Wait. That’s supposed to happen on Sunday.

It’s amazing, isn’t it? How one person can eek by with a squeak and a scheme and come out smelling like roses in spite of the less than stellar history and another can concern herself most of her life with taking care and still land in a pile of um, yes. Note to reader: Don’t be misled, I’m grinning. It makes for an interesting read. It depends on your level of compassion. It begs you to ask what you reveal by what you don’t. And then it has no answer that can truly be relied upon because the story changes as soon as the press groans.

Ever just feel cryptic? Like life is rigged? And the poem refuses to spill because you’ve got too much log-jammed up inside to begin to do anything but spew.

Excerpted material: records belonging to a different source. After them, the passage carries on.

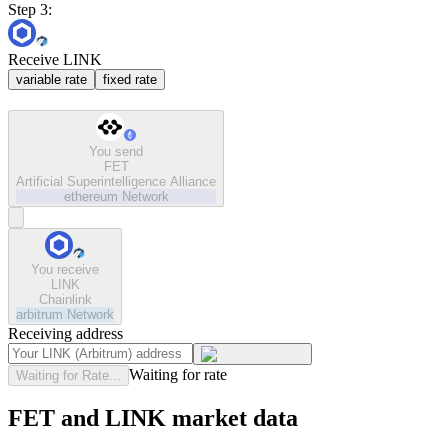
Step 3:
Receive LINK
variable rate
fixed rate
You send
FET
Artificial Superintelligence Alliance
ethereum
Network
You receive
LINK
Chainlink
arbitrum
Network
Receiving address
Waiting for rate
Waiting for Rate...
FET and LINK market data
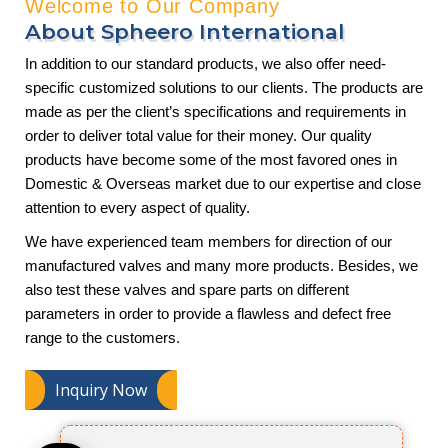
Welcome to Our Company
About Spheero International
In addition to our standard products, we also offer need-
specific customized solutions to our clients. The products are
made as per the client’s specifications and requirements in
order to deliver total value for their money. Our quality
products have become some of the most favored ones in
Domestic & Overseas market due to our expertise and close
attention to every aspect of quality.
We have experienced team members for direction of our
manufactured valves and many more products. Besides, we
also test these valves and spare parts on different
parameters in order to provide a flawless and defect free
range to the customers.
Inquiry Now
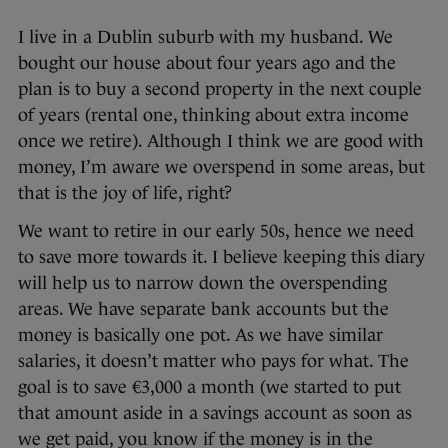
I live in a Dublin suburb with my husband. We
bought our house about four years ago and the
plan is to buy a second property in the next couple
of years (rental one, thinking about extra income
once we retire). Although I think we are good with
money, I’m aware we overspend in some areas, but
that is the joy of life, right?
We want to retire in our early 50s, hence we need
to save more towards it. I believe keeping this diary
will help us to narrow down the overspending
areas. We have separate bank accounts but the
money is basically one pot. As we have similar
salaries, it doesn’t matter who pays for what. The
goal is to save €3,000 a month (we started to put
that amount aside in a savings account as soon as
we get paid, you know if the money is in the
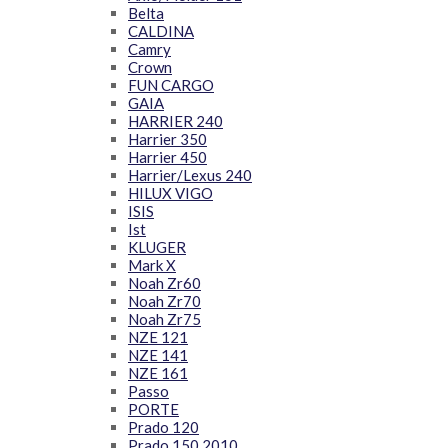
Belta
CALDINA
Camry
Crown
FUN CARGO
GAIA
HARRIER 240
Harrier 350
Harrier 450
Harrier/Lexus 240
HILUX VIGO
ISIS
Ist
KLUGER
Mark X
Noah Zr60
Noah Zr70
Noah Zr75
NZE 121
NZE 141
NZE 161
Passo
PORTE
Prado 120
Prado 150 2010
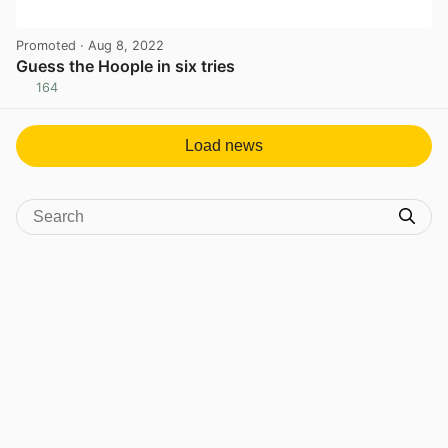
Promoted
· Aug 8, 2022
Guess the Hoople in six tries
164
View post in new tab
Load news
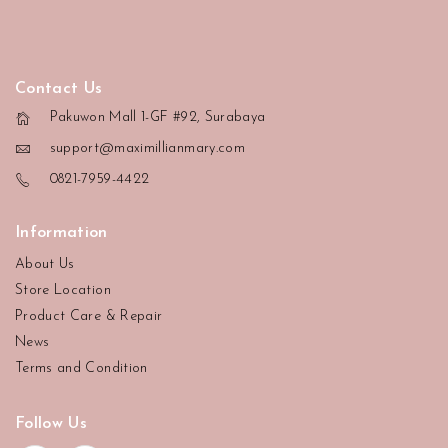
Contact Us
Pakuwon Mall 1-GF #92, Surabaya
support@maximillianmary.com
0821-7959-4422
Information
About Us
Store Location
Product Care & Repair
News
Terms and Condition
Follow Us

But life. Somewhere between the rigged gigs and the skewed headlines is a pinging on the glass, rhythmic falling down a streak of sound and the resurging gurgling call of singing back there behind the magnolia, a small sparrow covering us all up in an accidental grace, painting timeless refusals of shame and colors alive revealing face no story can hide. Nothing rigged. Nothing faked. Nothing surreal. Just the melody unrestrained and calling out the courage to make a go of it again, whether it looks good in the long run or not, whether it ends happily or not, whether it ascends into heaven or rots. All from a sparrow oblivious.